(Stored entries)
________________________
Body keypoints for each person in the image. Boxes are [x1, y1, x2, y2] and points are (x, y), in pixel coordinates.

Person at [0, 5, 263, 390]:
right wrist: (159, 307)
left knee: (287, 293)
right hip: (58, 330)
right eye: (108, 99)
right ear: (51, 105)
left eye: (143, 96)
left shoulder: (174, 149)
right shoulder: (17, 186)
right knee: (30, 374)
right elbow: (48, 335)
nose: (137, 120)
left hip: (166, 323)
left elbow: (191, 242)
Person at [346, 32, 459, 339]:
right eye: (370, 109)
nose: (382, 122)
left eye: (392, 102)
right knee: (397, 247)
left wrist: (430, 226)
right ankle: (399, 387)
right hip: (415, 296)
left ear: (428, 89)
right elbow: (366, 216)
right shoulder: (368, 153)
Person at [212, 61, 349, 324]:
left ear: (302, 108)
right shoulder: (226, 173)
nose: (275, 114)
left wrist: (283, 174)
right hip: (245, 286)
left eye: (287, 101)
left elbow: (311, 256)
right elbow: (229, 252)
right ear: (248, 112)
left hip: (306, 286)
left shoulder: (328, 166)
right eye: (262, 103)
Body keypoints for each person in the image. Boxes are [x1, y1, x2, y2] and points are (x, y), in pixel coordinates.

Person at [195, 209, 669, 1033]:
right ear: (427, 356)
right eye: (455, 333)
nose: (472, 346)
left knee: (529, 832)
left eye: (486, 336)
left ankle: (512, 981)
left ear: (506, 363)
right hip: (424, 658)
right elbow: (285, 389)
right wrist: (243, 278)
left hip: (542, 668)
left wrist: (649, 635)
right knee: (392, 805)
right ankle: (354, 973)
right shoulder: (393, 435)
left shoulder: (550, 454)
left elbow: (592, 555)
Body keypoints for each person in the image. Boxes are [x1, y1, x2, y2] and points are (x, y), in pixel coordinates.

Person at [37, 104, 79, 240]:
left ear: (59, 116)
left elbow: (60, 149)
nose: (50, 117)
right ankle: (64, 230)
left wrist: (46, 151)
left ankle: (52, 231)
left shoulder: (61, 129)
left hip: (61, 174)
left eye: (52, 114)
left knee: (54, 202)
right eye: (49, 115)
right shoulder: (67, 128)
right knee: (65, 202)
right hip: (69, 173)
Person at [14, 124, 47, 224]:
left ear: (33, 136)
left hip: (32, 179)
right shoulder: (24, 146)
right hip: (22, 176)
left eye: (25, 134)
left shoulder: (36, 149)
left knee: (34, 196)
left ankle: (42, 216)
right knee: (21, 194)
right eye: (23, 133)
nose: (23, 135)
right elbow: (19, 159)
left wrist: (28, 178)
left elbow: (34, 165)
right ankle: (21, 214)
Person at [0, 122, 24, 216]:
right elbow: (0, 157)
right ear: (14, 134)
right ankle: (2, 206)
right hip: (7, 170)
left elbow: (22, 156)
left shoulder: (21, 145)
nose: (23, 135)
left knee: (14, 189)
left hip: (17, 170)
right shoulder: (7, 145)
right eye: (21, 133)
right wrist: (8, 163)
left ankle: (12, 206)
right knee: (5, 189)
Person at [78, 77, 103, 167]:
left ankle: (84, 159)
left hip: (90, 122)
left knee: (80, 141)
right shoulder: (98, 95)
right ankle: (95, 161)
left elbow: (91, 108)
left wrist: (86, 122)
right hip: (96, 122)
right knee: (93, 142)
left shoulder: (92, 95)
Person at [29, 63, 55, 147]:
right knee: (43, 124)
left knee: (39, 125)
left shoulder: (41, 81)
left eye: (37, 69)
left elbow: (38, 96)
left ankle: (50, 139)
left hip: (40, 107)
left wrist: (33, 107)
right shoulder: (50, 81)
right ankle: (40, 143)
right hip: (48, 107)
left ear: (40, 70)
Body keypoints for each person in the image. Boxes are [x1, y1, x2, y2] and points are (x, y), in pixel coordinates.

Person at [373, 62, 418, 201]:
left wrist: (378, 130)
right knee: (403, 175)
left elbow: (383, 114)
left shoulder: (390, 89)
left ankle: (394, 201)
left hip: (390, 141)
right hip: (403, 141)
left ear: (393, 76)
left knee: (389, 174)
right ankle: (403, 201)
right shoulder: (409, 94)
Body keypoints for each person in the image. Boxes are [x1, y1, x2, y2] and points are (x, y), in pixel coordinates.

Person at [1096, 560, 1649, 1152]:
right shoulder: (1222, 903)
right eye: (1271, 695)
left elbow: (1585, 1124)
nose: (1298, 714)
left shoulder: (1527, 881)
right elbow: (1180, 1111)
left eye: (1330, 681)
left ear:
________________________
What the task asks: Retype exactly the lines of the data above that fall between the line with "right hip: (424, 658)" and the line with "right elbow: (19, 159)", inclusive, and add nothing.

Answer for the task:
right hip: (424, 658)
right elbow: (285, 389)
right wrist: (243, 278)
left hip: (542, 668)
left wrist: (649, 635)
right knee: (392, 805)
right ankle: (354, 973)
right shoulder: (393, 435)
left shoulder: (550, 454)
left elbow: (592, 555)
Body keypoints for each person in the image. Boxes are [x1, y1, x2, y2] and points are (x, y), in pixel coordinates.

Person at [37, 104, 79, 240]:
left ear: (59, 116)
left elbow: (60, 149)
nose: (50, 117)
right ankle: (64, 230)
left wrist: (46, 151)
left ankle: (52, 231)
left shoulder: (61, 129)
left hip: (61, 174)
left eye: (52, 114)
left knee: (54, 202)
right eye: (49, 115)
right shoulder: (67, 128)
right knee: (65, 202)
right hip: (69, 173)
Person at [14, 124, 47, 224]:
left ear: (33, 136)
left hip: (32, 179)
right shoulder: (24, 146)
right hip: (22, 176)
left eye: (25, 134)
left shoulder: (36, 149)
left knee: (34, 196)
left ankle: (42, 216)
right knee: (21, 194)
right eye: (23, 133)
nose: (23, 135)
right elbow: (19, 159)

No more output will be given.